Collected data entries:
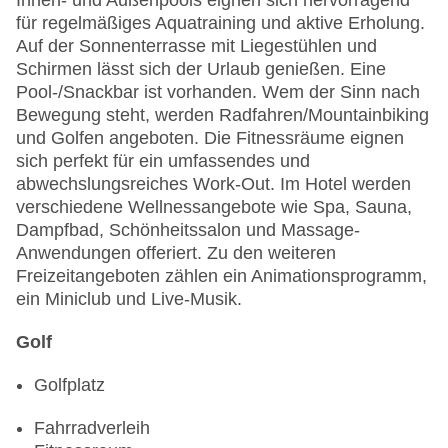
Innen- und Außenpools eignen sich hervorragend
für regelmäßiges Aquatraining und aktive Erholung.
Auf der Sonnenterrasse mit Liegestühlen und
Schirmen lässt sich der Urlaub genießen. Eine
Pool-/Snackbar ist vorhanden. Wem der Sinn nach
Bewegung steht, werden Radfahren/Mountainbiking
und Golfen angeboten. Die Fitnessräume eignen
sich perfekt für ein umfassendes und
abwechslungsreiches Work-Out. Im Hotel werden
verschiedene Wellnessangebote wie Spa, Sauna,
Dampfbad, Schönheitssalon und Massage-
Anwendungen offeriert. Zu den weiteren
Freizeitangeboten zählen ein Animationsprogramm,
ein Miniclub und Live-Musik.
Golf
Golfplatz
Fahrradverleih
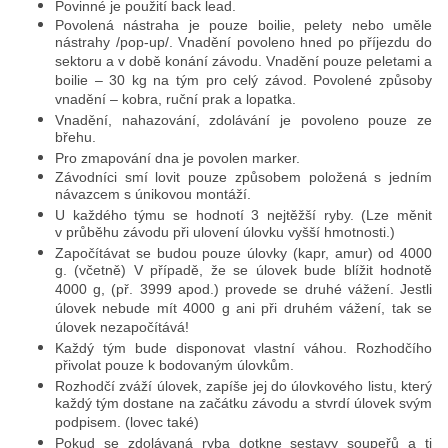
Povinné je použití back lead.
Povolená nástraha je pouze boilie, pelety nebo uměle
nástrahy /pop-up/. Vnadění povoleno hned po příjezdu do
sektoru a v době konání závodu. Vnadění pouze peletami a
boilie – 30 kg na tým pro celý závod. Povolené způsoby
vnadění – kobra, ruční prak a lopatka.
Vnadění, nahazování, zdolávání je povoleno pouze ze
břehu.
Pro zmapování dna je povolen marker.
Závodníci smí lovit pouze způsobem položená s jedním
návazcem s únikovou montáží.
U každého týmu se hodnotí 3 nejtěžší ryby. (Lze měnit
v průběhu závodu při ulovení úlovku vyšší hmotnosti.)
Započítávat se budou pouze úlovky (kapr, amur) od 4000
g. (včetně) V případě, že se úlovek bude blížit hodnotě
4000 g, (př. 3999 apod.) provede se druhé vážení. Jestli
úlovek nebude mít 4000 g ani při druhém vážení, tak se
úlovek nezapočítává!
Každý tým bude disponovat vlastní váhou. Rozhodčího
přivolat pouze k bodovaným úlovkům.
Rozhodčí zváží úlovek, zapíše jej do úlovkového listu, který
každý tým dostane na začátku závodu a stvrdí úlovek svým
podpisem. (lovec také)
Pokud se zdolávaná ryba dotkne sestavy soupeřů a ti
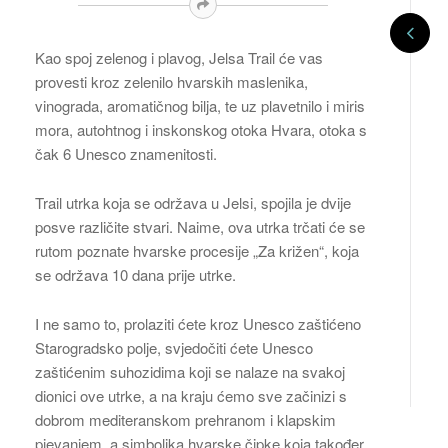
Kao spoj zelenog i plavog, Jelsa Trail će vas
provesti kroz zelenilo hvarskih maslenika,
vinograda, aromatičnog bilja, te uz plavetnilo i miris
mora, autohtnog i inskonskog otoka Hvara, otoka s
čak 6 Unesco znamenitosti.
Trail utrka koja se održava u Jelsi, spojila je dvije
posve različite stvari. Naime, ova utrka trčati će se
rutom poznate hvarske procesije „Za križen“, koja
se održava 10 dana prije utrke.
I ne samo to, prolaziti ćete kroz Unesco zaštićeno
Starogradsko polje, svjedočiti ćete Unesco
zaštićenim suhozidima koji se nalaze na svakoj
dionici ove utrke, a na kraju ćemo sve začinizi s
dobrom mediteranskom prehranom i klapskim
pjevanjem, a simbolika hvarske čipke koja također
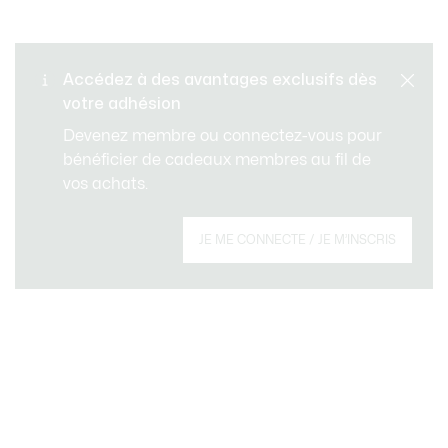
Retours gratuits
PAIEMENT SÉCURISÉ
Accédez à des avantages exclusifs dès
votre adhésion
Livraison Standard - Offerte
SERVICE CLIENT
Devenez membre ou connectez-vous pour
à partir de 99 €
bénéficier de cadeaux membres au fil de
vos achats.
Créez votre compte et devenez membre pour
JE ME CONNECTE / JE M’INSCRIS
profiter d'avantages exclusifs dès votre
adhésion.
Adresse e-mail
DEVENEZ MEMBRE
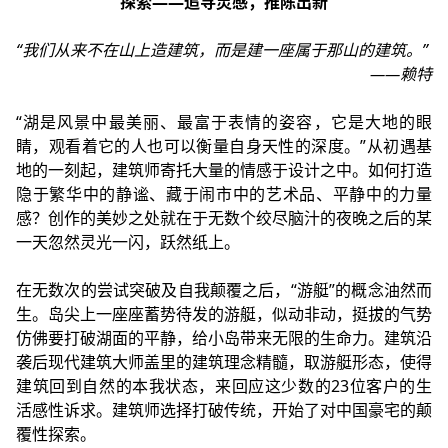
探索——追寻灵感，推陈出新
“我们从来不在山上造建筑，而是建一座属于那山的建筑。”
——赖特
“湖是风景中最美丽、最富于表情的姿容，它是大地的眼
睛，观看着它的人也可以衡量自身天性的深度。”从初遇基
地的一刻起，建筑师寄托大量的情感于设计之中。如何打造
隐于繁华中的静谧、藏于闹市中的艺术品、平静中的力量
感？创作的美妙之处就在于无数个绞尽脑汁的夜晚之后的某
一天忽然灵光一闪，跃然纸上。
在无数次的尝试突破及自我颠覆之后，“游艇”的概念油然而
生。岛尖上一座座蓄势待发的游艇，似动非动，挺拔的气势
仿佛要打破湖面的平静，给小岛带来无限的生命力。建筑沿
袭后现代建筑大师盖里的建筑理念精髓，取游艇形态，使得
建筑回到自然的本我状态，来回应这少数的23位客户的生
活感性诉求。建筑师选择打破传统，开始了对中国豪宅的颠
覆性探索。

TASK DESCRIPTION:
Edit the listing from its start through the line containing "Pokud se zdolávaná", replacing "Golfplatz" with "Golfanlage" and keeping everything else the same. Leave the pictures out of your answer.

ANSWER FOR THE TASK:
Innen- und Außenpools eignen sich hervorragend
für regelmäßiges Aquatraining und aktive Erholung.
Auf der Sonnenterrasse mit Liegestühlen und
Schirmen lässt sich der Urlaub genießen. Eine
Pool-/Snackbar ist vorhanden. Wem der Sinn nach
Bewegung steht, werden Radfahren/Mountainbiking
und Golfen angeboten. Die Fitnessräume eignen
sich perfekt für ein umfassendes und
abwechslungsreiches Work-Out. Im Hotel werden
verschiedene Wellnessangebote wie Spa, Sauna,
Dampfbad, Schönheitssalon und Massage-
Anwendungen offeriert. Zu den weiteren
Freizeitangeboten zählen ein Animationsprogramm,
ein Miniclub und Live-Musik.
Golf
Golfanlage
Fahrradverleih
Povinné je použití back lead.
Povolená nástraha je pouze boilie, pelety nebo uměle
nástrahy /pop-up/. Vnadění povoleno hned po příjezdu do
sektoru a v době konání závodu. Vnadění pouze peletami a
boilie – 30 kg na tým pro celý závod. Povolené způsoby
vnadění – kobra, ruční prak a lopatka.
Vnadění, nahazování, zdolávání je povoleno pouze ze
břehu.
Pro zmapování dna je povolen marker.
Závodníci smí lovit pouze způsobem položená s jedním
návazcem s únikovou montáží.
U každého týmu se hodnotí 3 nejtěžší ryby. (Lze měnit
v průběhu závodu při ulovení úlovku vyšší hmotnosti.)
Započítávat se budou pouze úlovky (kapr, amur) od 4000
g. (včetně) V případě, že se úlovek bude blížit hodnotě
4000 g, (př. 3999 apod.) provede se druhé vážení. Jestli
úlovek nebude mít 4000 g ani při druhém vážení, tak se
úlovek nezapočítává!
Každý tým bude disponovat vlastní váhou. Rozhodčího
přivolat pouze k bodovaným úlovkům.
Rozhodčí zváží úlovek, zapíše jej do úlovkového listu, který
každý tým dostane na začátku závodu a stvrdí úlovek svým
podpisem. (lovec také)
Pokud se zdolávaná ryba dotkne sestavy soupeřů a ti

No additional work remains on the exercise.